The Last Laugh: The Bedrock archaeological dig revealed
By Tony Wade
Tony Wade: The Last Laugh
Professor Sarah Finite had waited seven long years for this moment. She was nervous as she stood behind the curtain at the annual American Archaeological Conference waiting to be introduced. What she would reveal would change the world of archaeology forever.
She heard her name and the curtain rose.
“Colleagues and friends, when we came across this archaeological gold mine in 2013, I was flabbergasted by what we discovered. It is with a sense of accomplishment and pride that my team and I present our findings,” Sarah said. “Our top-line finding is this: dinosaurs, saber-toothed cats and woolly mammoths lived alongside humans.”
There were gasps, some laughter, someone yelled an expletive and many actually got up to leave. Sarah advanced the slide on the PowerPoint showing on two huge screens. Some of the archaeologists who’d started to leave sat back down.
“Yes. We have photographic proof. Humans used those animals in remarkably creative and useful ways. For example, it appears that woolly mammoths were used to wash dishes. And saber-tooth tigers were kept as pets just as we do with their distant ancestors now,” Sarah said. “Dinosaurs were also kept as pets and used for beasts of burden and not just as pack-carrying animals. The Brontosaurus pictured here was equipped with a pulley system and used to lift boulders out of a rock quarry operated by a caveman on its back.”

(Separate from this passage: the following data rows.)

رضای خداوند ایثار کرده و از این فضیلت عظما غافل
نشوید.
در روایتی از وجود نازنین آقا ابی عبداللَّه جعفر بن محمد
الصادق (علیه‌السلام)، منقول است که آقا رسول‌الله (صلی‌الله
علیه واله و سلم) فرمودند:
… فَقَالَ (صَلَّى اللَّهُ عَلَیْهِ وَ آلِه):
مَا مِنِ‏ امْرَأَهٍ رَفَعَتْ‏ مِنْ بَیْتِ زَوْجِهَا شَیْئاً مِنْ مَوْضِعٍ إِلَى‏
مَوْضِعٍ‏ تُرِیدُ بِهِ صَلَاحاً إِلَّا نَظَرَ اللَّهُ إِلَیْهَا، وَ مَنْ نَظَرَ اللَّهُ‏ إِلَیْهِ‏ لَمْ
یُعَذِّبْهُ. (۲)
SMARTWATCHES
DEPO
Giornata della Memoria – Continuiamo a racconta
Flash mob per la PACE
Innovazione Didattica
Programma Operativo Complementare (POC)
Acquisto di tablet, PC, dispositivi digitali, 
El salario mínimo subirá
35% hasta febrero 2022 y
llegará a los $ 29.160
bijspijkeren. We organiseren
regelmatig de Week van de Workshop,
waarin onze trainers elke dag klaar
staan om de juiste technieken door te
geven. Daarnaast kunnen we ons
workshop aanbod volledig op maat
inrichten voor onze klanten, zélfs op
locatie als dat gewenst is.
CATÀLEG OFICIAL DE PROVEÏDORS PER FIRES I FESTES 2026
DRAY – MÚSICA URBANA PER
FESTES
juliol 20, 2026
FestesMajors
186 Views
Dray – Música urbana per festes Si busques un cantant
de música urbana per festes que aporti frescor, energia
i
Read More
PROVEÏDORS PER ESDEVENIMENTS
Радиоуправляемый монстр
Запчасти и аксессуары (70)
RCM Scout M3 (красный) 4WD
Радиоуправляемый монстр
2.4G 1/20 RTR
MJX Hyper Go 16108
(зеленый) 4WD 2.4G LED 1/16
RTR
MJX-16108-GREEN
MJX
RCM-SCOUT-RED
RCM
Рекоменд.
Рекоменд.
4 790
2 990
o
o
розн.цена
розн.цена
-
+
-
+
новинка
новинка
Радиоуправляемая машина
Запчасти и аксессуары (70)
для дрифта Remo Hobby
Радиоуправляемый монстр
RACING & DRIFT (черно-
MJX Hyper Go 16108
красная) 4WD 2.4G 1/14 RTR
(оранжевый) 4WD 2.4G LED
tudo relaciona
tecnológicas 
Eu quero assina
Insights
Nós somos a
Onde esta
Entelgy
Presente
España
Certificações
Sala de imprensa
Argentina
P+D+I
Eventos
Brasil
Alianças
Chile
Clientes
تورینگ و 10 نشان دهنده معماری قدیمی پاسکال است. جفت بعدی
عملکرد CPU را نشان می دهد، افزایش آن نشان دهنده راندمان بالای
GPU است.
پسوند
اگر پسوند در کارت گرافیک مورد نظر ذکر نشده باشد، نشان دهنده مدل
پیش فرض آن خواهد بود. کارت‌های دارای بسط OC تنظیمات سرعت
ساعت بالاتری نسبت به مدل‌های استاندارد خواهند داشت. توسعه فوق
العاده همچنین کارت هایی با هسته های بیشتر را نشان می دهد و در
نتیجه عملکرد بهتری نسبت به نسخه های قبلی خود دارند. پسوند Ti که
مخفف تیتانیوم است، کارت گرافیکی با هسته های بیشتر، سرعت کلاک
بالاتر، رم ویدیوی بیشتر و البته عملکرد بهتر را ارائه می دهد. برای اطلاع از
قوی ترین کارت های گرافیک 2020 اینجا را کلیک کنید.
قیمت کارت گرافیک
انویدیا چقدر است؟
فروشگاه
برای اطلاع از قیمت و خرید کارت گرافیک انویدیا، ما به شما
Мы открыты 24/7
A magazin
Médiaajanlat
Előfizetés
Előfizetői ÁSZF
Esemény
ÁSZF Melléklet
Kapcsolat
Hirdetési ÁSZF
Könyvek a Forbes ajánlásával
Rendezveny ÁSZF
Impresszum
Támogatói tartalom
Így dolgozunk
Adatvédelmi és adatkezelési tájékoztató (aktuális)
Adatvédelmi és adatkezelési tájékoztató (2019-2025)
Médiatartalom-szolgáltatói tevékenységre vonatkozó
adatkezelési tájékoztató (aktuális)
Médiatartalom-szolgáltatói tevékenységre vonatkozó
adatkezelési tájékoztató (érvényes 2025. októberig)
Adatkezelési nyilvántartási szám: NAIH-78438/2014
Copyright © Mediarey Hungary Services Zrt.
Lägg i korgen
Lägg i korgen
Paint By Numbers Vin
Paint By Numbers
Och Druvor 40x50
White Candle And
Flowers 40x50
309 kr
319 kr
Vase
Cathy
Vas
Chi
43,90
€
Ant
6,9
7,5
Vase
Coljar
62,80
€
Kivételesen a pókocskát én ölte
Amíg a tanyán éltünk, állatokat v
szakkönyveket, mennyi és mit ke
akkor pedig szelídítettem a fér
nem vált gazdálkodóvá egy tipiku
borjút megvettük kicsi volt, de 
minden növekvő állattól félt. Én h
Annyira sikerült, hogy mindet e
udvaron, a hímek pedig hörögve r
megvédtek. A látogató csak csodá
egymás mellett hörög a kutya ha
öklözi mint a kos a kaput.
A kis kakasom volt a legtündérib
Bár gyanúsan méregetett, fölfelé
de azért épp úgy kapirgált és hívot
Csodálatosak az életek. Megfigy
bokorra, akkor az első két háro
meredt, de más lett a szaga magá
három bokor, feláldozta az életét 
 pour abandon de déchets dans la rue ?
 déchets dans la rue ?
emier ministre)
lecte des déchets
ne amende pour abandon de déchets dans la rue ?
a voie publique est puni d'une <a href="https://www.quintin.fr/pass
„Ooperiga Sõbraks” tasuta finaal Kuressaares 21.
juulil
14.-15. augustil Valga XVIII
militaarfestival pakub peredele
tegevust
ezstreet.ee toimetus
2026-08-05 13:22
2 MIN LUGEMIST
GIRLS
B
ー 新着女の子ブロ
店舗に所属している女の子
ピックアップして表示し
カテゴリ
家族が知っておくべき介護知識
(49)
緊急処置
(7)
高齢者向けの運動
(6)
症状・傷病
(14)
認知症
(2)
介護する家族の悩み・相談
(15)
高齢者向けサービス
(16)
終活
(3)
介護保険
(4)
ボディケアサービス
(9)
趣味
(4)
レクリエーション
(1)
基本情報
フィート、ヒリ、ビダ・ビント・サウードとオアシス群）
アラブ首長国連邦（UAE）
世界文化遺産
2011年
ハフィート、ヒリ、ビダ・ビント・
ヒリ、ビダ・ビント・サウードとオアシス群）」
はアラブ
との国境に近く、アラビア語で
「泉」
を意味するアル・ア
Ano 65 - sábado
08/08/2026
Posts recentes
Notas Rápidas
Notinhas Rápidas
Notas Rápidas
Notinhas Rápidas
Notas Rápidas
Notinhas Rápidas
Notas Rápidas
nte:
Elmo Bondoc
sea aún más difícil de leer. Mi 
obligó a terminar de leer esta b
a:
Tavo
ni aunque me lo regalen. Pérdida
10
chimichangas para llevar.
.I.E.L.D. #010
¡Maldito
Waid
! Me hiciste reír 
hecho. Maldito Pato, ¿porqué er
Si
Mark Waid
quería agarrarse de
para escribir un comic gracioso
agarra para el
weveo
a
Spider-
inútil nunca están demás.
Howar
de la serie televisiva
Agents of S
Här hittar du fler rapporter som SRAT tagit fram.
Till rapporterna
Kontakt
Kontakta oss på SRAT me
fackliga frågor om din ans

Sarah went on to explain that the remarkable images were the actual pristine animals captured as they were in life only frozen in ice or in amber.
“Now about dwellings: I know that what has become conventional wisdom is that our distant ancestors lived in caves and while some did, in the community we painstakingly uncovered, they lived in individual homes made of rock,” Sarah said. “These structures had wooden doors and holes for windows and were equipped with furniture made of rock as well. But this next thing is the most phenomenal part and is something we still cannot explain, but I demonstrated it.”
Sarah clicked to the next slide, which was a video. In it, she was standing in one of the excavated rock dwellings. She began running in a straight line and the camera person was evidently running right alongside her. The rock chair and table and a window seen in the first frame would repeat every few seconds as she ran by them, but it did not appear she was running in a circle. She offered no explanation, but once again expressed her wonder.
“The residents of this bedrock community also had a rather unique method of transportation . . . cars,” Sarah said.
At this, one archaeologist shouted, “Oh come on!” and stormed out.
Sarah hit the clicker and let those who remained view the wood and stone and fabric creation, which undoubtedly was a vehicle.
“It evidently was powered by the occupants’ feet, much like the toddler cars some modern-day children play with,” Sarah said.
Right then an illuminated glass case was wheeled onto the stage by two labcoat-wearing assistants. Inside were headgear resembling those worn by the guards at Buckingham Palace. Sarah pulled some latex gloves out of her pocket, snapped them on, then opened the case and removed one of the items.
“These headpieces baffled us at first. Were they some sort of religious organization? Were they ceremonial? After much research our working hypothesis is that they were worn by prehistoric men who belonged to a fraternal organization like modern-day Elks or Moose lodges. This appears to be one for devotees of the water buffalo,” Sarah said.
She placed the headpiece back into the case and it was wheeled off just as two other assistants wheeled in a cylindrical object covered with a black cloth.
Now relishing the moment, Sarah walked over to the object and pausing for a second, grabbed the cloth with both hands and pulled it off.
Bedlam broke out.
Or as close to bedlam as 600 archaeologists can come.
Inside an illuminated case there was a prehistoric man, who had been completely frozen in ice, but was now thawed. Sarah pointed out the man’s clothing, which appeared to be a one-piece animal skin that was orange with black spots. He also appeared to be wearing what for all the world looked like a blue tie around his neck.
She was just about to let them know that her staff had loving starting calling him Fred when he opened his eyes and shouted, “Yabba Dabba Doo!”